[Given entries Boundary: Start]
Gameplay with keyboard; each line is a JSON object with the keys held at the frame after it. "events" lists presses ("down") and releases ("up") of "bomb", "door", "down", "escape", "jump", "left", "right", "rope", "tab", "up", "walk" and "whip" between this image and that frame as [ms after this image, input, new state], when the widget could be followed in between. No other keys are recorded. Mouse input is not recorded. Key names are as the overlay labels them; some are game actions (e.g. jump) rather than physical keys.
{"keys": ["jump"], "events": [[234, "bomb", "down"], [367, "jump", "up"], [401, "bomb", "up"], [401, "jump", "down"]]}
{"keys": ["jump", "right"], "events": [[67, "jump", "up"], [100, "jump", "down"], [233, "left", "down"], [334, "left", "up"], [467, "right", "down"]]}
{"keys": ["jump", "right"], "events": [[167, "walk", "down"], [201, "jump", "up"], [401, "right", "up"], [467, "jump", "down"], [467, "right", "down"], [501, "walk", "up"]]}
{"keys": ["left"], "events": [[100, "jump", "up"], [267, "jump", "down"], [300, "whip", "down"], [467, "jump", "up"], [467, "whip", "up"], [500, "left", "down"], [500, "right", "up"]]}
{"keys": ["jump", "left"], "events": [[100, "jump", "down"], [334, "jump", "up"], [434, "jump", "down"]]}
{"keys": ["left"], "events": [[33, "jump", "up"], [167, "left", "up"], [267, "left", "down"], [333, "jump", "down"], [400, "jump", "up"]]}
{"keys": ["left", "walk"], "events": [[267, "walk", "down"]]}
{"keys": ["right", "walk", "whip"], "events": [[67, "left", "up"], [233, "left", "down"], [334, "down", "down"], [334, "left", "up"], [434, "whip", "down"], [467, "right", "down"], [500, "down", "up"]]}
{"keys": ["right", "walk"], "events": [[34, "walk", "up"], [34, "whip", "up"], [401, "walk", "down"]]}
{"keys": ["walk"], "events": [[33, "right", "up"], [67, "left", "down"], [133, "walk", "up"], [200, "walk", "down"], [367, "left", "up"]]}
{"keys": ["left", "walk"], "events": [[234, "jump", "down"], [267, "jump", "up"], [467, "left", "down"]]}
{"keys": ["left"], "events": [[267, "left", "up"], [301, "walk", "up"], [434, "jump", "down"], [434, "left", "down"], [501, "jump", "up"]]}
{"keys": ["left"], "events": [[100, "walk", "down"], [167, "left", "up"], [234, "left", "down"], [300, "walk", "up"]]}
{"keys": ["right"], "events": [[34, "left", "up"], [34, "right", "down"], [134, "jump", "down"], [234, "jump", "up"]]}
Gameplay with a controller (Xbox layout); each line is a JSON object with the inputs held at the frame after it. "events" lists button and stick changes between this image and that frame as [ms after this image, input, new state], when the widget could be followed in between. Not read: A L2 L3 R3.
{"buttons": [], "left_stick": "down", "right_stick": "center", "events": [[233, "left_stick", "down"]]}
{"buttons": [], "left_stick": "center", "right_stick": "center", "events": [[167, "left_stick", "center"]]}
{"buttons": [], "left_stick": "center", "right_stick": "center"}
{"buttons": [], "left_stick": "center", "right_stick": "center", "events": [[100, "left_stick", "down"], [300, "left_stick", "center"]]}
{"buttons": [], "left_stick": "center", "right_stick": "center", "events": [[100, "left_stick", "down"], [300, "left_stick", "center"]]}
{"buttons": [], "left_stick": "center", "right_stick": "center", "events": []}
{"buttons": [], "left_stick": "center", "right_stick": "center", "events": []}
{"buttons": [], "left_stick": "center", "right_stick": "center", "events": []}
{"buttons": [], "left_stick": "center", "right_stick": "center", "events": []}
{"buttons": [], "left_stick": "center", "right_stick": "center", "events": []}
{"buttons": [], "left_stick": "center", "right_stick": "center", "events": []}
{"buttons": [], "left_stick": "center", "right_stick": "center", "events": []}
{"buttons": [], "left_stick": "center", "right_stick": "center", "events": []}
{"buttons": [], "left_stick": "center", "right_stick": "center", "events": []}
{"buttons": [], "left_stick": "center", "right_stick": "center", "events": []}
[Given entries Boundary: End]
## About this exercise
Everything in the listing must be returned word for word.

## Answer
Gameplay with keyboard; each line is a JSON object with the keys held at the frame after it. "events" lists presses ("down") and releases ("up") of "bomb", "door", "down", "escape", "jump", "left", "right", "rope", "tab", "up", "walk" and "whip" between this image and that frame as [ms after this image, input, new state], when the widget could be followed in between. No other keys are recorded. Mouse input is not recorded. Key names are as the overlay labels them; some are game actions (e.g. jump) rather than physical keys.
{"keys": ["jump"], "events": [[234, "bomb", "down"], [367, "jump", "up"], [401, "bomb", "up"], [401, "jump", "down"]]}
{"keys": ["jump", "right"], "events": [[67, "jump", "up"], [100, "jump", "down"], [233, "left", "down"], [334, "left", "up"], [467, "right", "down"]]}
{"keys": ["jump", "right"], "events": [[167, "walk", "down"], [201, "jump", "up"], [401, "right", "up"], [467, "jump", "down"], [467, "right", "down"], [501, "walk", "up"]]}
{"keys": ["left"], "events": [[100, "jump", "up"], [267, "jump", "down"], [300, "whip", "down"], [467, "jump", "up"], [467, "whip", "up"], [500, "left", "down"], [500, "right", "up"]]}
{"keys": ["jump", "left"], "events": [[100, "jump", "down"], [334, "jump", "up"], [434, "jump", "down"]]}
{"keys": ["left"], "events": [[33, "jump", "up"], [167, "left", "up"], [267, "left", "down"], [333, "jump", "down"], [400, "jump", "up"]]}
{"keys": ["left", "walk"], "events": [[267, "walk", "down"]]}
{"keys": ["right", "walk", "whip"], "events": [[67, "left", "up"], [233, "left", "down"], [334, "down", "down"], [334, "left", "up"], [434, "whip", "down"], [467, "right", "down"], [500, "down", "up"]]}
{"keys": ["right", "walk"], "events": [[34, "walk", "up"], [34, "whip", "up"], [401, "walk", "down"]]}
{"keys": ["walk"], "events": [[33, "right", "up"], [67, "left", "down"], [133, "walk", "up"], [200, "walk", "down"], [367, "left", "up"]]}
{"keys": ["left", "walk"], "events": [[234, "jump", "down"], [267, "jump", "up"], [467, "left", "down"]]}
{"keys": ["left"], "events": [[267, "left", "up"], [301, "walk", "up"], [434, "jump", "down"], [434, "left", "down"], [501, "jump", "up"]]}
{"keys": ["left"], "events": [[100, "walk", "down"], [167, "left", "up"], [234, "left", "down"], [300, "walk", "up"]]}
{"keys": ["right"], "events": [[34, "left", "up"], [34, "right", "down"], [134, "jump", "down"], [234, "jump", "up"]]}
Gameplay with a controller (Xbox layout); each line is a JSON object with the inputs held at the frame after it. "events" lists button and stick changes between this image and that frame as [ms after this image, input, new state], when the widget could be followed in between. Not read: A L2 L3 R3.
{"buttons": [], "left_stick": "down", "right_stick": "center", "events": [[233, "left_stick", "down"]]}
{"buttons": [], "left_stick": "center", "right_stick": "center", "events": [[167, "left_stick", "center"]]}
{"buttons": [], "left_stick": "center", "right_stick": "center"}
{"buttons": [], "left_stick": "center", "right_stick": "center", "events": [[100, "left_stick", "down"], [300, "left_stick", "center"]]}
{"buttons": [], "left_stick": "center", "right_stick": "center", "events": [[100, "left_stick", "down"], [300, "left_stick", "center"]]}
{"buttons": [], "left_stick": "center", "right_stick": "center", "events": []}
{"buttons": [], "left_stick": "center", "right_stick": "center", "events": []}
{"buttons": [], "left_stick": "center", "right_stick": "center", "events": []}
{"buttons": [], "left_stick": "center", "right_stick": "center", "events": []}
{"buttons": [], "left_stick": "center", "right_stick": "center", "events": []}
{"buttons": [], "left_stick": "center", "right_stick": "center", "events": []}
{"buttons": [], "left_stick": "center", "right_stick": "center", "events": []}
{"buttons": [], "left_stick": "center", "right_stick": "center", "events": []}
{"buttons": [], "left_stick": "center", "right_stick": "center", "events": []}
{"buttons": [], "left_stick": "center", "right_stick": "center", "events": []}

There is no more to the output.